**Testo dell'esercizio**:
● ● ● ●

Alberto Zedda è noto a tutti gli appassionati come direttore d’orchestra e come musicologo. È un’autorità assoluta in campo rossiniano, curatore di edizioni critiche di diverse opere di Rossini, animatore e, per quasi trent’anni, direttore artistico del ROF; affianca la sua attività sul podio con l’impegno didattico presso l’Accademia, che, come orgogliosamente racconta, forma tre quarti dei cantanti rossiniani in giro per il mondo. Proprio lui e i suoi allievi dell’Accademia Rossiniana, con l’orchestra del Conservatorio, hanno festeggiato a Pesaro la doppia ricorrenza dei 200 anni del Barbiere di Siviglia e del compleanno di Rossini lo scorso 29 febbraio con una rappresentazione in forma di concerto del noto capolavoro, in versione rigorosamente integrale, secondo l’edizione critica dello stesso Zedda. Nell’occasione ho avuto modo di fare una chiacchierata con il Maestro sulla sua attività passata e presente e, in particolare sul rapporto con Rossini, che ha così fortemente caratterizzato il suo lavoro.
Tra gli anni ’70 e gli anni ’90 c’è stato un piccolo gruppo di cantanti rossiniani di livello straordinario, ormai entrati nella leggenda, penso in particolare agli americani Horne, Blake, Merritt, Ramey. Secondo lei come sta oggi il canto rossiniano, come sono le nuove leve?

● ● ● ●

**Estratti dei dati**:
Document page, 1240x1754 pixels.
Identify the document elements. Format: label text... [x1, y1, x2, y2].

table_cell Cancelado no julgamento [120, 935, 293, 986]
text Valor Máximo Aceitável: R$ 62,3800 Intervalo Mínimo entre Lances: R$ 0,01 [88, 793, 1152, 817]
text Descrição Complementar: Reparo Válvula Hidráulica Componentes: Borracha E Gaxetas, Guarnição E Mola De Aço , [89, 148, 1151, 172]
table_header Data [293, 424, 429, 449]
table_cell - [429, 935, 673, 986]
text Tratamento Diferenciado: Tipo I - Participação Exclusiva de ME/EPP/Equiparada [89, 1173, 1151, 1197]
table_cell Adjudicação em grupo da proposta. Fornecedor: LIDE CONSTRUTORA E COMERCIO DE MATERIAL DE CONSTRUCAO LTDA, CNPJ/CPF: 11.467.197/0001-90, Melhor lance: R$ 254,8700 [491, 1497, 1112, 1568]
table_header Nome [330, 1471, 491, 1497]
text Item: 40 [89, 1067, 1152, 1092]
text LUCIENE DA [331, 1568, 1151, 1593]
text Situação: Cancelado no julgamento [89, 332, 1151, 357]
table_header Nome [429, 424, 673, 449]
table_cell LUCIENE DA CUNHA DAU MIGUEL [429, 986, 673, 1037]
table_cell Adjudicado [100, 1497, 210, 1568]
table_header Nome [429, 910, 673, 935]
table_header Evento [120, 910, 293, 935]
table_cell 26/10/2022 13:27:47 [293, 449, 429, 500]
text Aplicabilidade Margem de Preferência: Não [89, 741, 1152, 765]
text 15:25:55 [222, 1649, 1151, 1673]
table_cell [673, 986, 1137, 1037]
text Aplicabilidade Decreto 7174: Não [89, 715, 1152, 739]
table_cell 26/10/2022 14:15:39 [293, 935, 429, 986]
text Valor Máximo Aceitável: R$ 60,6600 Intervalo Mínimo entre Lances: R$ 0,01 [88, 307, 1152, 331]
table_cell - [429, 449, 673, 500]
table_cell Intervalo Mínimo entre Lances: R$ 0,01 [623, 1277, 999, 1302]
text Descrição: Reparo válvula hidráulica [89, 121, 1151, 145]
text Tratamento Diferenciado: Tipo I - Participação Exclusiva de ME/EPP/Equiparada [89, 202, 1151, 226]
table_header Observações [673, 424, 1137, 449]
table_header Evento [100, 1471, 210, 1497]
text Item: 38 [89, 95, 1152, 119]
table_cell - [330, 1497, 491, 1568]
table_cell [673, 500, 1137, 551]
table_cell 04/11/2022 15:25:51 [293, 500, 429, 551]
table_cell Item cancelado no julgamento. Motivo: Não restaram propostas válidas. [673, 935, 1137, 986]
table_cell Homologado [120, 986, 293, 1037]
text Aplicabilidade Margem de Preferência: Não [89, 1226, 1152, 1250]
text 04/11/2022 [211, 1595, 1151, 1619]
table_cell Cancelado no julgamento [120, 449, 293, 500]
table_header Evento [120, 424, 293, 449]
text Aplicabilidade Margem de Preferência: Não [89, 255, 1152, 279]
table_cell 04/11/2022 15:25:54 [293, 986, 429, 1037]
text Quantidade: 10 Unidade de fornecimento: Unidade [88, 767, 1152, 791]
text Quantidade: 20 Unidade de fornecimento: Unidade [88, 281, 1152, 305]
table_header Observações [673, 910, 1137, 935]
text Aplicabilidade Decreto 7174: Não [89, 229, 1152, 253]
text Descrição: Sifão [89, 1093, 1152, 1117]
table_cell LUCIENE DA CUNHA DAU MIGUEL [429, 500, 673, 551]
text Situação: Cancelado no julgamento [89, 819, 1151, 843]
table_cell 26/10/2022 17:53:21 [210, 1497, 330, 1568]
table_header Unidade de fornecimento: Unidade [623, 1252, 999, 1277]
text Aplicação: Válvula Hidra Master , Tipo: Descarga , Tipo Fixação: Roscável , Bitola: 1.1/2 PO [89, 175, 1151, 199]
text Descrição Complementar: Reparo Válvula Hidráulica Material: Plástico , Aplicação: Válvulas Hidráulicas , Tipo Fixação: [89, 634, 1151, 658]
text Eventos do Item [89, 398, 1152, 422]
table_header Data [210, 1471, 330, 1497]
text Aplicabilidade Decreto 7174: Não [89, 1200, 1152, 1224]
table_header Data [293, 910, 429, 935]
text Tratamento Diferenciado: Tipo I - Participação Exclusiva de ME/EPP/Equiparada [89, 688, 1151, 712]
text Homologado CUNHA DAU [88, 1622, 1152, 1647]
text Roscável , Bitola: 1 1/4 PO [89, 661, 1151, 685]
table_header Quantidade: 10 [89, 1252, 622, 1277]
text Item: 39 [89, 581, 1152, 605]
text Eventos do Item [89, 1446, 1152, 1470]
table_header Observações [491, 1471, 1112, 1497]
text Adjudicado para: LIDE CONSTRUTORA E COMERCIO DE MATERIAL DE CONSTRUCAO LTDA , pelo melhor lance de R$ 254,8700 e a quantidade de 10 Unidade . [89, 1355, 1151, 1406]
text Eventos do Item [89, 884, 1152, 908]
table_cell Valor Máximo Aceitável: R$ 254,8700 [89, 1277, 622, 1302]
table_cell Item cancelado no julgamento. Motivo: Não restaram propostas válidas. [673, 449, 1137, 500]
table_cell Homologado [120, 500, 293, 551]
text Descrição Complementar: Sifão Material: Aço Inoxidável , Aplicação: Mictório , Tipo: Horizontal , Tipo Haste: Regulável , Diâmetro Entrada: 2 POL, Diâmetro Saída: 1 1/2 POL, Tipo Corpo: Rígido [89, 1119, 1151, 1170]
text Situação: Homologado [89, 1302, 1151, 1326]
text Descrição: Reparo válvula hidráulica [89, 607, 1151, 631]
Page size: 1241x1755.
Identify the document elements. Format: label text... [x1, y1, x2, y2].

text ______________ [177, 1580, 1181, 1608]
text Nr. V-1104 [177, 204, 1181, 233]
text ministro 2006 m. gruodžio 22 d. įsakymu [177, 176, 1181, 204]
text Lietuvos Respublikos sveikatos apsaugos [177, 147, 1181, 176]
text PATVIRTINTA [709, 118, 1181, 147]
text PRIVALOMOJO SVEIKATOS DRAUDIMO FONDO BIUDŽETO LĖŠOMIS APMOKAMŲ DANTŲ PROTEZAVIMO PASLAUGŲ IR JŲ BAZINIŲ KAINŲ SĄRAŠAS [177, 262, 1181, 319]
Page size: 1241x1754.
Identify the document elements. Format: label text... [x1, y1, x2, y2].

● ● ● ●

**Compito**: Riscrivi il tratto dell'intervista ad Alberto Zedda che si apre con le parole contenenti "Tra gli anni" e si chiude con "le nuove leve?", sostituendo "nuove leve" con "giovani voci".

**Risposta**:
Tra gli anni ’70 e gli anni ’90 c’è stato un piccolo gruppo di cantanti rossiniani di livello straordinario, ormai entrati nella leggenda, penso in particolare agli americani Horne, Blake, Merritt, Ramey. Secondo lei come sta oggi il canto rossiniano, come sono le giovani voci?